_INSTRUCTIONS FOR THE TASK_. Please copy the data below verbatim, from its first line through the line that contains "Is it true that Калорийность", with both of those lines included.

☆ ☆ ☆

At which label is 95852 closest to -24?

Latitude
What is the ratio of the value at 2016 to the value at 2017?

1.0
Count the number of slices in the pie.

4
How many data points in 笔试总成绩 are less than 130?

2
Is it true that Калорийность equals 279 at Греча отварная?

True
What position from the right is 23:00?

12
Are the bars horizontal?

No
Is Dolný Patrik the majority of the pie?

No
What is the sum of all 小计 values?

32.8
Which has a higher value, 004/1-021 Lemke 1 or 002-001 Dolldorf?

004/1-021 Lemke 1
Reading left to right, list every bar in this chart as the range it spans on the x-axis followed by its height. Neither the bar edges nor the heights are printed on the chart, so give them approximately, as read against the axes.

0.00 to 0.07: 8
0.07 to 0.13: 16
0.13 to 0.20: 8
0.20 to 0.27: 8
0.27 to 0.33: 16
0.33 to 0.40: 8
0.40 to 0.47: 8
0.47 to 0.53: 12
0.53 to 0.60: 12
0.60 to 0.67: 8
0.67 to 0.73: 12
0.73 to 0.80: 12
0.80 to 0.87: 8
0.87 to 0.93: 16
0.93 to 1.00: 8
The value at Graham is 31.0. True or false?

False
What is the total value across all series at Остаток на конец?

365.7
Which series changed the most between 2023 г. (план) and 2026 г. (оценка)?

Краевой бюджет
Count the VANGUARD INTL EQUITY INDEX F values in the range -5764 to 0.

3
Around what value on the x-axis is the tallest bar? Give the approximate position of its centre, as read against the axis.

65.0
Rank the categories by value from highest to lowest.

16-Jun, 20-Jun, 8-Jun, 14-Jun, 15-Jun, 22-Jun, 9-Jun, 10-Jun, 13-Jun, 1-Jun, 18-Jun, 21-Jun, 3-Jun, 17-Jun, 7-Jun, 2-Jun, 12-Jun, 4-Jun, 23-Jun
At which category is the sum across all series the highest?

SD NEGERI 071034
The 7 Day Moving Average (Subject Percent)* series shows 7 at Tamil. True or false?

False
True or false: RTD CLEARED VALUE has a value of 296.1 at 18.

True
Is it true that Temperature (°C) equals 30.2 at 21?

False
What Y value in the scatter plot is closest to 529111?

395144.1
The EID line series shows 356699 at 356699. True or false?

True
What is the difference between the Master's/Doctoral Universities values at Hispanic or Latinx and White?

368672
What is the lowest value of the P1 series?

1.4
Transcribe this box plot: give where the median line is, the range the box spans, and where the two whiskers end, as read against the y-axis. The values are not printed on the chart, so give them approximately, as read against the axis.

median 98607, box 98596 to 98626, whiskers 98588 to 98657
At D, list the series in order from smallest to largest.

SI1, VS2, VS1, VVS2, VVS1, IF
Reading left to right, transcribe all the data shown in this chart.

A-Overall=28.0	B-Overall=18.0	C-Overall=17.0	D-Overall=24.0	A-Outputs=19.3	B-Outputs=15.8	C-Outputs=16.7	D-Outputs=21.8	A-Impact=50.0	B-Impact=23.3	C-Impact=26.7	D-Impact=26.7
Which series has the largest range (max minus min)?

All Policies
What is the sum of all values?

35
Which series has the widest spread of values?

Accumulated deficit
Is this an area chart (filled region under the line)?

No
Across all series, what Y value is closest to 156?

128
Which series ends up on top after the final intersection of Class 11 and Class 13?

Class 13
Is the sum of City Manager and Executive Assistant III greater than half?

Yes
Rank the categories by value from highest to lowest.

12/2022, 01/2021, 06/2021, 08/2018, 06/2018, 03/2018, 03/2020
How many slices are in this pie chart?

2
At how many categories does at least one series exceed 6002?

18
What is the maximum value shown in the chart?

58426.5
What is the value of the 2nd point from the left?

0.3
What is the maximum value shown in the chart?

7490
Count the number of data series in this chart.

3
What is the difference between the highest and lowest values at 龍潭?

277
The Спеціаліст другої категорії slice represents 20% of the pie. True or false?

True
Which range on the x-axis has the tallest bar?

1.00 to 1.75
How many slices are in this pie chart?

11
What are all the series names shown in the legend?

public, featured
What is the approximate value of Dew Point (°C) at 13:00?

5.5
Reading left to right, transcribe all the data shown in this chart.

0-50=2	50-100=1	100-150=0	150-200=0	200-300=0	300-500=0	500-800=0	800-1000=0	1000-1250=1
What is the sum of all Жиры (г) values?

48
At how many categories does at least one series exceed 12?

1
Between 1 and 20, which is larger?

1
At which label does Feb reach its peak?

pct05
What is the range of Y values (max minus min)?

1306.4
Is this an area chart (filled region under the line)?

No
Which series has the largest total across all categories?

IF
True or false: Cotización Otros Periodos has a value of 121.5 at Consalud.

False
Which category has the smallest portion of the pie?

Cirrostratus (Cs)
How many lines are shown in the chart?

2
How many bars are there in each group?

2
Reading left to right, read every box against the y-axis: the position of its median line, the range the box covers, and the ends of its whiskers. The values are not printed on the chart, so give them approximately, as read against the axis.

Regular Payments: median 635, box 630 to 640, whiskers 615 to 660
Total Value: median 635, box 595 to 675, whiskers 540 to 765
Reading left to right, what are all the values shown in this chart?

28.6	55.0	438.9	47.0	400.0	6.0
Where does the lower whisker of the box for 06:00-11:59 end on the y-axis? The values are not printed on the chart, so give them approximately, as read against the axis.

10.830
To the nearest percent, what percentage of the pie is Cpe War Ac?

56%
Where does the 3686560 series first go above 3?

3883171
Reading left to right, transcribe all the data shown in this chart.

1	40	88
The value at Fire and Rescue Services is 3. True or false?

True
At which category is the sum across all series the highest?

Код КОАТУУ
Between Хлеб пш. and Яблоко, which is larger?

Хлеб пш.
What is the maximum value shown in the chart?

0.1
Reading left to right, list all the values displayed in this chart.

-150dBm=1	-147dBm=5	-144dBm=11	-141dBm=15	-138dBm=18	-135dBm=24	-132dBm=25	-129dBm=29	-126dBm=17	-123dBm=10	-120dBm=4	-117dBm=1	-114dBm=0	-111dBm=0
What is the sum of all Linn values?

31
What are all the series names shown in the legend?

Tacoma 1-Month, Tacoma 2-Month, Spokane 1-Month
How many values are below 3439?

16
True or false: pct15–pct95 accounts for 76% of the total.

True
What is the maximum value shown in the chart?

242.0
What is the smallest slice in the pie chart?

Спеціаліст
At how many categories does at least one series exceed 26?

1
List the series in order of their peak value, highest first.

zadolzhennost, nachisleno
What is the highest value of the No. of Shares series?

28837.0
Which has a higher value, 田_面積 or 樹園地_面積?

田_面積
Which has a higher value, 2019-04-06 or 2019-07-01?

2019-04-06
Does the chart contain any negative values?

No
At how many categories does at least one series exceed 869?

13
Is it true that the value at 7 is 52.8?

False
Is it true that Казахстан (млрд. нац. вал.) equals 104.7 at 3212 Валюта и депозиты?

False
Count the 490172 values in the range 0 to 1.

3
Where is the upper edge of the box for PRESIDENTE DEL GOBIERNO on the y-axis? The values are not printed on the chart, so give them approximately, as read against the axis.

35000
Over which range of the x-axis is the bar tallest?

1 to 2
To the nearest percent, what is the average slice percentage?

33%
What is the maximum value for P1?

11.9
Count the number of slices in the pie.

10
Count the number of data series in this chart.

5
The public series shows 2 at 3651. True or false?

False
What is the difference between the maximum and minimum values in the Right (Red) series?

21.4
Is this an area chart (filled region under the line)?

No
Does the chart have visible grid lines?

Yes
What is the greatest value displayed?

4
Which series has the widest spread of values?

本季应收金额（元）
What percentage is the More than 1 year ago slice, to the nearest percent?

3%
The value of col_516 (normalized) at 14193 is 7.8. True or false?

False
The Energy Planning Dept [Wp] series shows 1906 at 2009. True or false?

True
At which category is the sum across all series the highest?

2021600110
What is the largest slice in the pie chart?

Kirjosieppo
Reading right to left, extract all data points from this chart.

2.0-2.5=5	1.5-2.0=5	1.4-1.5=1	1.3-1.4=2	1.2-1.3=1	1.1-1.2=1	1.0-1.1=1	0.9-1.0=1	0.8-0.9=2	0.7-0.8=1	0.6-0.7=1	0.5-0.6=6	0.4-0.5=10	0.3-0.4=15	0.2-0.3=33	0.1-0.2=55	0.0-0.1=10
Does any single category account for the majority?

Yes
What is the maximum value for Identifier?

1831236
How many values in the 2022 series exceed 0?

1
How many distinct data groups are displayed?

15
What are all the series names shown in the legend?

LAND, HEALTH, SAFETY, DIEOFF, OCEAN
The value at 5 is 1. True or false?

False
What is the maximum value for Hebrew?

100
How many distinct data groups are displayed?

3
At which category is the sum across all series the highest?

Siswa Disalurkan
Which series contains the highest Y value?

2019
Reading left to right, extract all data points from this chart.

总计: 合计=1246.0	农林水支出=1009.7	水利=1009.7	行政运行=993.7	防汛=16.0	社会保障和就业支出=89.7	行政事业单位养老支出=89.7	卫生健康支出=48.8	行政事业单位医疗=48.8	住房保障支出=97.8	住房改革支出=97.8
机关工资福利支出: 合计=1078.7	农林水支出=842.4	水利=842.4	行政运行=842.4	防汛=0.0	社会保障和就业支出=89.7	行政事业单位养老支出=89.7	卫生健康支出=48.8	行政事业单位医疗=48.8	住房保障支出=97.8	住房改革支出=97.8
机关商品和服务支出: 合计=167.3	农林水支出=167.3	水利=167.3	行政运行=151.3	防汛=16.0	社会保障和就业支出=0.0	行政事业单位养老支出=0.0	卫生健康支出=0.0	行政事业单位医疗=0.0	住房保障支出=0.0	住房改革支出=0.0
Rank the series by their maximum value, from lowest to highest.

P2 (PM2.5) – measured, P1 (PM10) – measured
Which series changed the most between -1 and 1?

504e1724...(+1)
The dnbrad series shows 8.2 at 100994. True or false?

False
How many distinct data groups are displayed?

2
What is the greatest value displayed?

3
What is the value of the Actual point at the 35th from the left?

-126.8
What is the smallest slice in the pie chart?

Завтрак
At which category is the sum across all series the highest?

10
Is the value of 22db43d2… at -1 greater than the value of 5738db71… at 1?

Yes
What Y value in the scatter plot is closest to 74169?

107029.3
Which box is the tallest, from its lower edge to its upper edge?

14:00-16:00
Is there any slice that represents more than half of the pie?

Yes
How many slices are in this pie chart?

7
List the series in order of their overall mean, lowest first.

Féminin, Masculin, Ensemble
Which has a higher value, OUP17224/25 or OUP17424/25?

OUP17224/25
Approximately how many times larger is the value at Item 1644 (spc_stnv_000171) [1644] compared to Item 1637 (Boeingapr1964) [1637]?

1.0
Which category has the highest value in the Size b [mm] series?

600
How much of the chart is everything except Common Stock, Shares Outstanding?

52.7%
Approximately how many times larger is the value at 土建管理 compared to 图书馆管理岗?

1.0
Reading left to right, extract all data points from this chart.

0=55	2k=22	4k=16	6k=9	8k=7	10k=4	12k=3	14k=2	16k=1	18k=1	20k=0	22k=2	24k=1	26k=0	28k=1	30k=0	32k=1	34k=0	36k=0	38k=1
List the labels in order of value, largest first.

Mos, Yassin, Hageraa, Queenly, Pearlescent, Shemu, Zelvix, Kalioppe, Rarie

☆ ☆ ☆

_YOUR RESPONSE_.
At which label is 95852 closest to -24?

Latitude
What is the ratio of the value at 2016 to the value at 2017?

1.0
Count the number of slices in the pie.

4
How many data points in 笔试总成绩 are less than 130?

2
Is it true that Калорийность equals 279 at Греча отварная?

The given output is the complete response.